*Exercise set*.
1. Retype the stretch of the Aleksandr Chibirov profile from "- 2014: FC Chernomorets" through "Ryazan / 8 / (0)", word for word.
2. In the Aleksandr Chibirov profile, which opponent did he face in his Russian Football Premier League debut?
3. Which teams does the Aleksandr Chibirov profile list in his senior career for the years 2014 and 2015?

*Study text*.
--------------------------------------------------
Aleksandr Chibirov

Personal information
- Full name: Aleksandr Alibegovich Chibirov
- Date of birth: 28 February 1992 (age 33)
- Place of birth: Moscow, Russia
- Height: 1.86 m (6 ft 1 in)
- Position(s): Defender

Youth career
- FC Timiryazevets Moscow

Senior career*
- Years: Team / Apps / (Gls)
- 2010–2011: FC Khimki-2
- 2011–2012: FC Timiryazevets Moscow
- 2012: FC Sparta Shchyolkovo
- 2013: FC Sparta-2 Shchyolkovskiy Rayon
- 2013: FC Kolomna / 14 / (1)
- 2014: FC Chernomorets Novorossiysk / 5 / (0)
- 2014: FC Kolomna / 18 / (0)
- 2015: FC Arsenal-2 Tula / 17 / (2)
- 2015: FC Arsenal Tula / 1 / (0)
- 2016: FC Ryazan / 8 / (0)
- 2016–2020: FC Tekstilshchik Ivanovo / 71 / (5)
- 2020: FC Ryazan / 11 / (2)

= Aleksandr Chibirov =

Russian football defender

Aleksandr Alibegovich Chibirov (Александр Алибегович Чибиров; born 28 February 1992) is a Russian former football defender.

==Club career==
He made his debut in the Russian Second Division for FC Kolomna on 18 July 2013 in a game against FC Znamya Truda Orekhovo-Zuyevo.

He made his Russian Football Premier League debut on 21 March 2015 for FC Arsenal Tula in a game against PFC CSKA Moscow.
--------------------------------------------------
*Data section*.

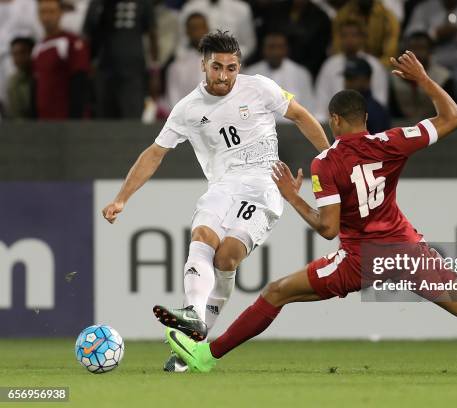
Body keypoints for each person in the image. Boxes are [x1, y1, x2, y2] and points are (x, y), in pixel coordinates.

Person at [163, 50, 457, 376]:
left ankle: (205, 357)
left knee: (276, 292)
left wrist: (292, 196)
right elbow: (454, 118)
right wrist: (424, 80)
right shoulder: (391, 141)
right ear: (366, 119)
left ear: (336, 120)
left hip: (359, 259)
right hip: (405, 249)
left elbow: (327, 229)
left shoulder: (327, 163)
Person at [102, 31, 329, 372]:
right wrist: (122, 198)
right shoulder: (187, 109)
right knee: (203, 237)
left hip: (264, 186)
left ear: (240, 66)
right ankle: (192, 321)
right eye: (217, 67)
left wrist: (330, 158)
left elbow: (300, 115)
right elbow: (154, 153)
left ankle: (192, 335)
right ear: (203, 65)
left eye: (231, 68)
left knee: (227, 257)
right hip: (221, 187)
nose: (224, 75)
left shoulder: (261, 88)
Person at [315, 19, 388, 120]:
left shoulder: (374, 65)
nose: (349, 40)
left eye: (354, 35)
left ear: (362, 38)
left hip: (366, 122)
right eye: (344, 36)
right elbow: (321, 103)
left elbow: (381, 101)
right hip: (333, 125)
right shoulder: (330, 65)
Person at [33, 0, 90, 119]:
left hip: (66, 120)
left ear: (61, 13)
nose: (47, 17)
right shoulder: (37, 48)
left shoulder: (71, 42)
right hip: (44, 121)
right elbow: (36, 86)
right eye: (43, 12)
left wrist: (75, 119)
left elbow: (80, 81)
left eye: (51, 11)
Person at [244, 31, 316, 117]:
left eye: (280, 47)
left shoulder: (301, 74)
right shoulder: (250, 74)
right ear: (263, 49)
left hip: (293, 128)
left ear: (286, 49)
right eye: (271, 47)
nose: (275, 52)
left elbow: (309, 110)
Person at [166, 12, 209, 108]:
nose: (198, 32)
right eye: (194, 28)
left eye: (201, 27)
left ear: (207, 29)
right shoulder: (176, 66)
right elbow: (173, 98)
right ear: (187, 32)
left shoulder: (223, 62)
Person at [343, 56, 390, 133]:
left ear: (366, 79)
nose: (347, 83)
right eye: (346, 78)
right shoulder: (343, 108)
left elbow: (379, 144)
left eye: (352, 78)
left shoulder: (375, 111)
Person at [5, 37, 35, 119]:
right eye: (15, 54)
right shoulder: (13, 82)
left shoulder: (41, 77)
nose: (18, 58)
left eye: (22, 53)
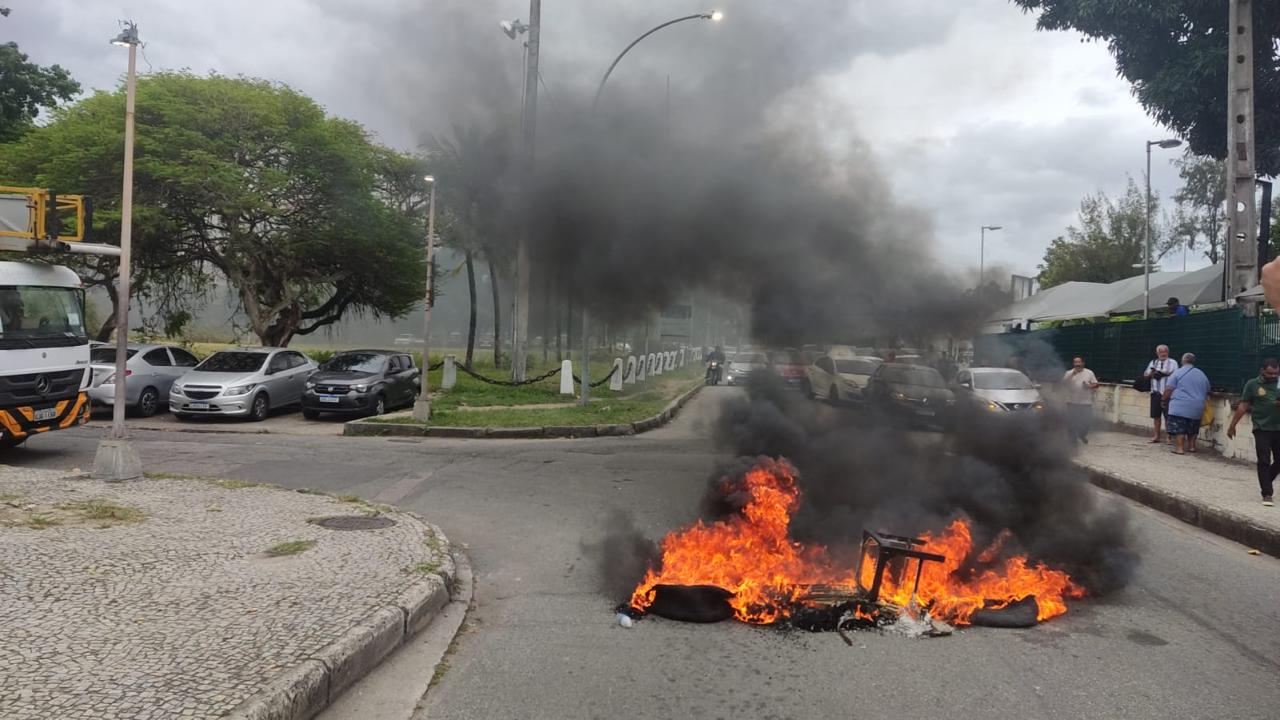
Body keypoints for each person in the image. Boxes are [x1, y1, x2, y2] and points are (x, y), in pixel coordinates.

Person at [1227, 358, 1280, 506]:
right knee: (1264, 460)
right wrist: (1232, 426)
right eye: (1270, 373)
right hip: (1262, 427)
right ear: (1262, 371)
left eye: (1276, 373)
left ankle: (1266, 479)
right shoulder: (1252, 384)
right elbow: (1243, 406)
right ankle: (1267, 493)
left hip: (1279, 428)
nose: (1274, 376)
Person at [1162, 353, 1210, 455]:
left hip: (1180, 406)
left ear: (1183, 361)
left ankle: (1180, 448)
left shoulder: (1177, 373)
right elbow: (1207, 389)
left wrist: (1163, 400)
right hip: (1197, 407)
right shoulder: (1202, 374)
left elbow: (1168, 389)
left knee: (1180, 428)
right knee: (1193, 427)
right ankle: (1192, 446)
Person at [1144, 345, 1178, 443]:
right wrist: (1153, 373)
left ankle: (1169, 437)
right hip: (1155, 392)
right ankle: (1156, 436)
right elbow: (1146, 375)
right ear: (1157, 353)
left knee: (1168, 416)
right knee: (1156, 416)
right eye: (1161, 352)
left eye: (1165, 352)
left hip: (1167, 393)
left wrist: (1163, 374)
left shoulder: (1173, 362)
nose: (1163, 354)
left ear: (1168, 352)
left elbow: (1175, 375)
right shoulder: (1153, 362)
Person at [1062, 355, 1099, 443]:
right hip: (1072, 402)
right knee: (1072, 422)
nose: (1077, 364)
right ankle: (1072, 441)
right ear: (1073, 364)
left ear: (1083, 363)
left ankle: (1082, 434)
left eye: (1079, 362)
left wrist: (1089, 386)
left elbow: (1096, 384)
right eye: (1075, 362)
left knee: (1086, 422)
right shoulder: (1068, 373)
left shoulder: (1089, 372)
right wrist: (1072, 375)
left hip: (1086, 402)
--------------------------------------------------
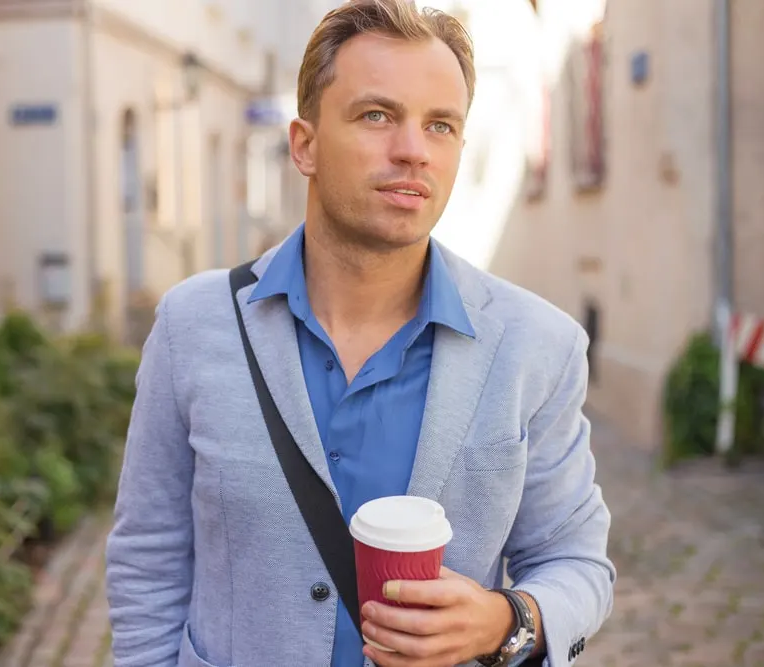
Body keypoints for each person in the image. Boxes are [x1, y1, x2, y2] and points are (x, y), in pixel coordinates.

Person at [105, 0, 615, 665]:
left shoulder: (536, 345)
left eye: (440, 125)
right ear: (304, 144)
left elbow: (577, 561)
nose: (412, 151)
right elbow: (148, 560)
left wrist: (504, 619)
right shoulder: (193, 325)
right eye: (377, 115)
--------------------------------------------------
*List of solutions*.
1.
- 2014: FC Chernomorets Novorossiysk / 5 / (0)
- 2014: FC Kolomna / 18 / (0)
- 2015: FC Arsenal-2 Tula / 17 / (2)
- 2015: FC Arsenal Tula / 1 / (0)
- 2016: FC Ryazan / 8 / (0)

2. PFC CSKA Moscow

3. FC Chernomorets Novorossiysk (2014), FC Kolomna (2014), FC Arsenal-2 Tula (2015), FC Arsenal Tula (2015)